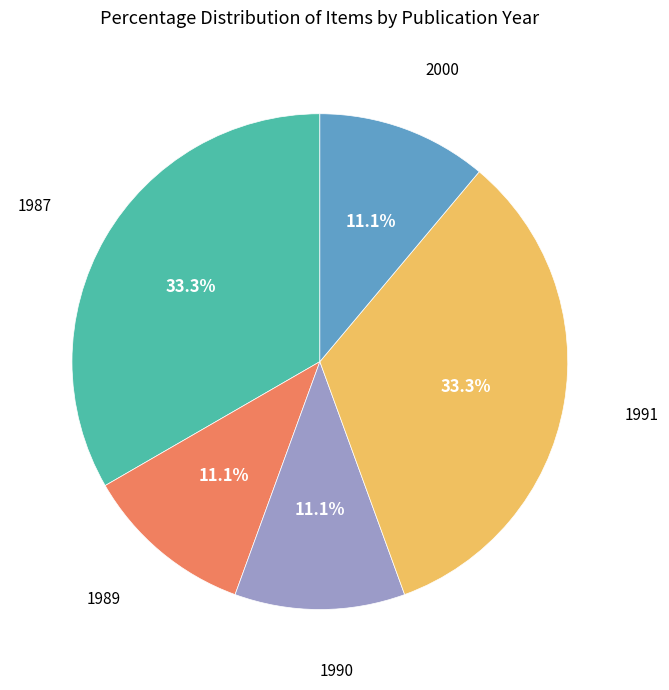

Does 1987 represent more than half of the total?

No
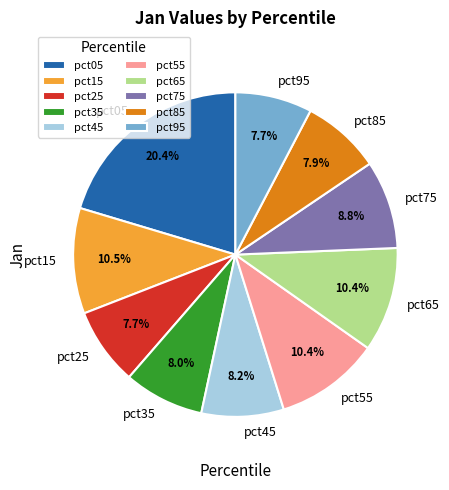

Approximately how many times larger is the value at pct95 compared to pct85?

1.0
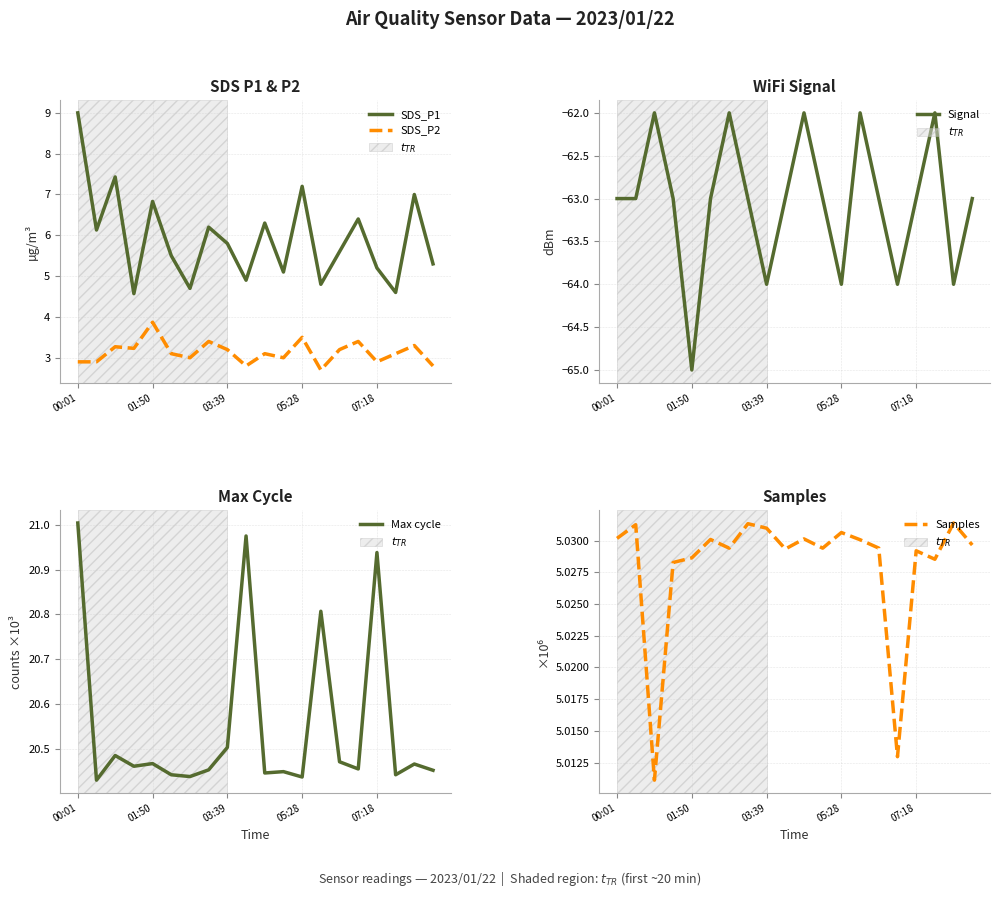

True or false: SDS_P1 and Max cycle cross at least once.

False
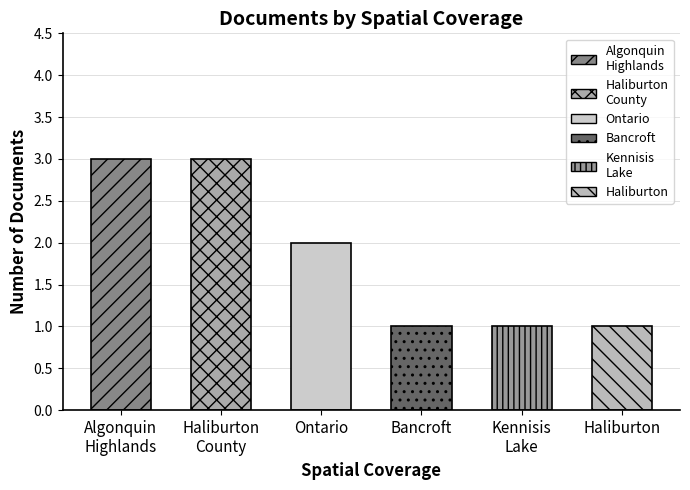

How many data points are above 1?

3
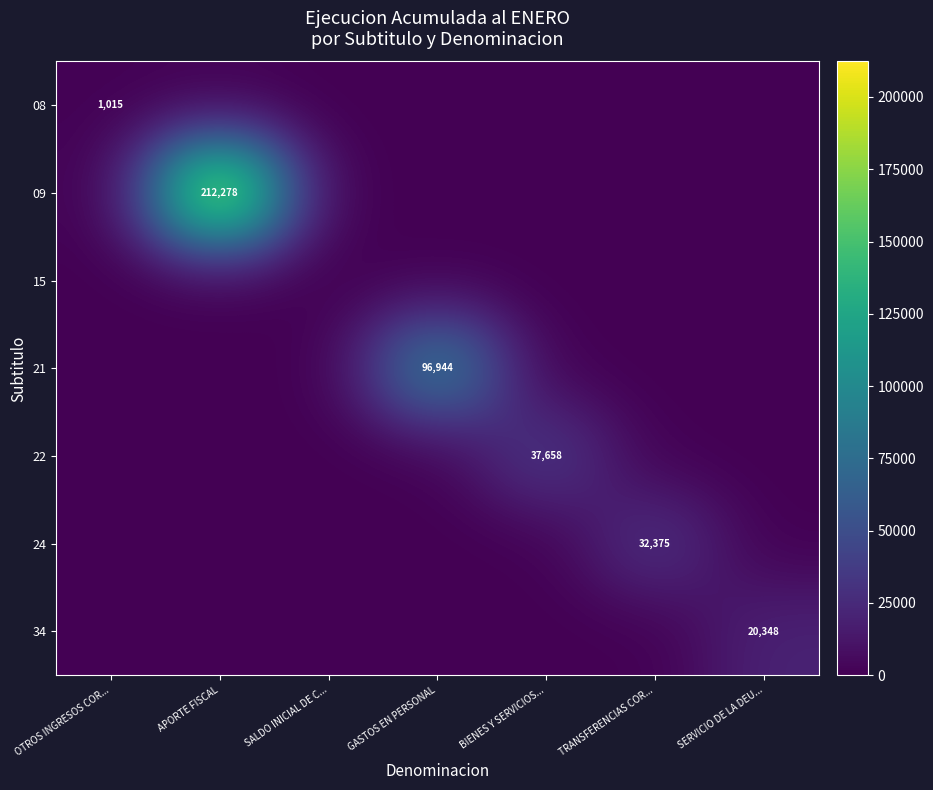

True or false: 21 has a value of 56647 at GASTOS EN PERSONAL.

False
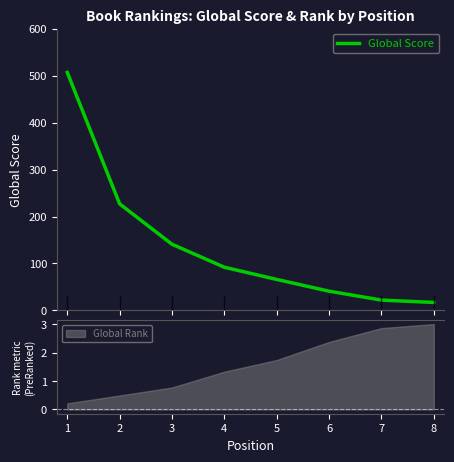

What is the average value?

139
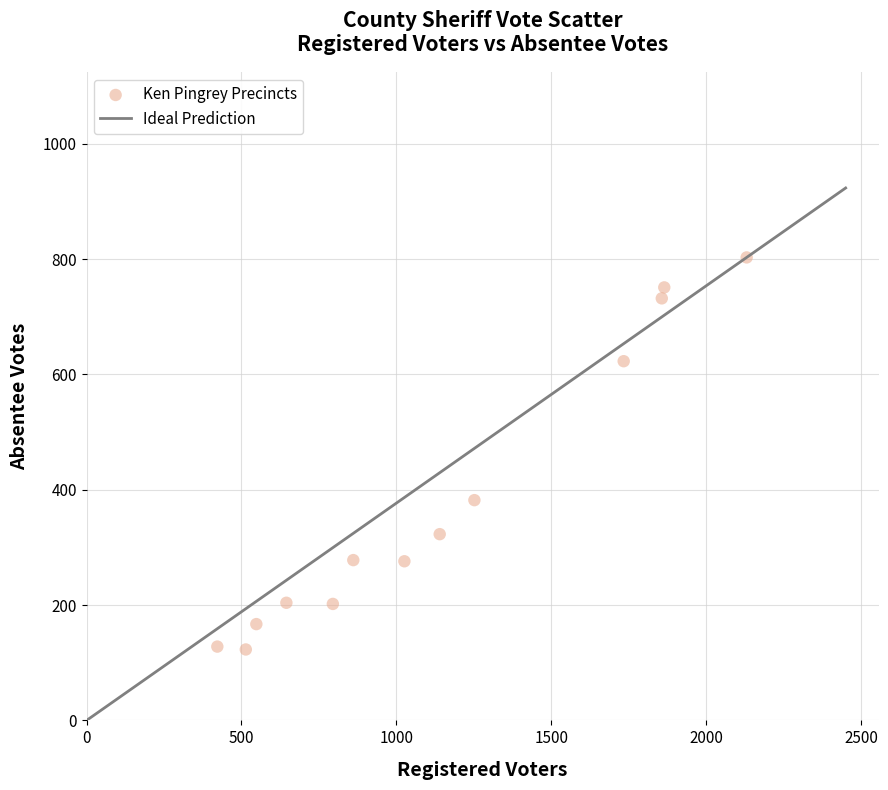

What is the range of X values (max minus min)?

1709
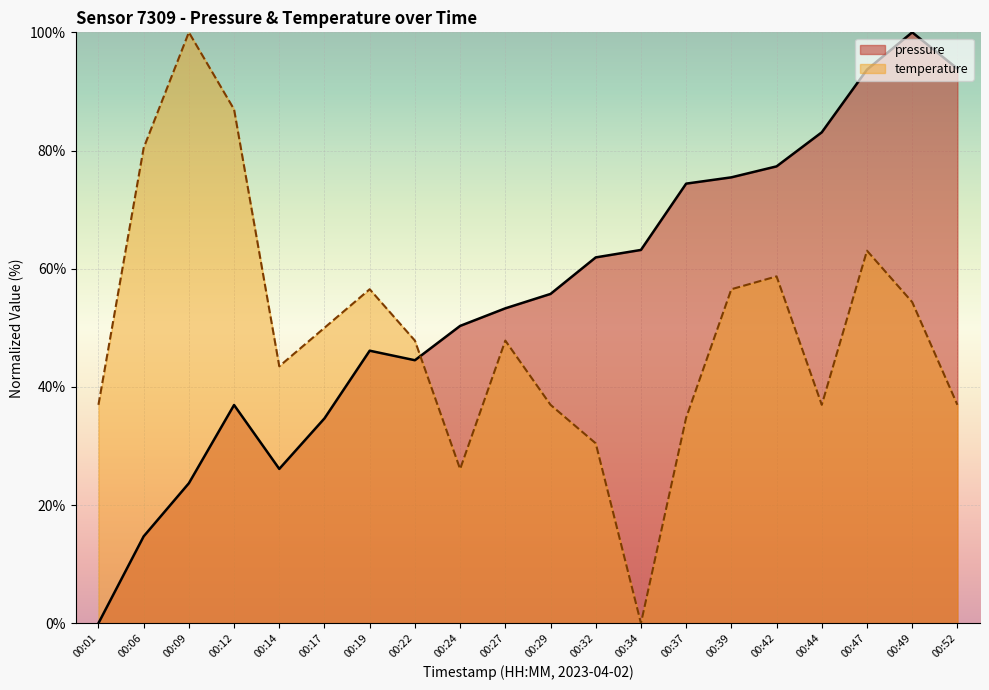

True or false: temperature and pressure cross at least once.

True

▶ [EXERCISE]
Reproduce every one of the records above word for word, omitting the pictures.

▶ [SOLUTION BELOW]
Does 1987 represent more than half of the total?

No

Approximately how many times larger is the value at pct95 compared to pct85?

1.0

True or false: SDS_P1 and Max cycle cross at least once.

False

How many data points are above 1?

3

True or false: 21 has a value of 56647 at GASTOS EN PERSONAL.

False

What is the average value?

139

What is the range of X values (max minus min)?

1709

True or false: temperature and pressure cross at least once.

True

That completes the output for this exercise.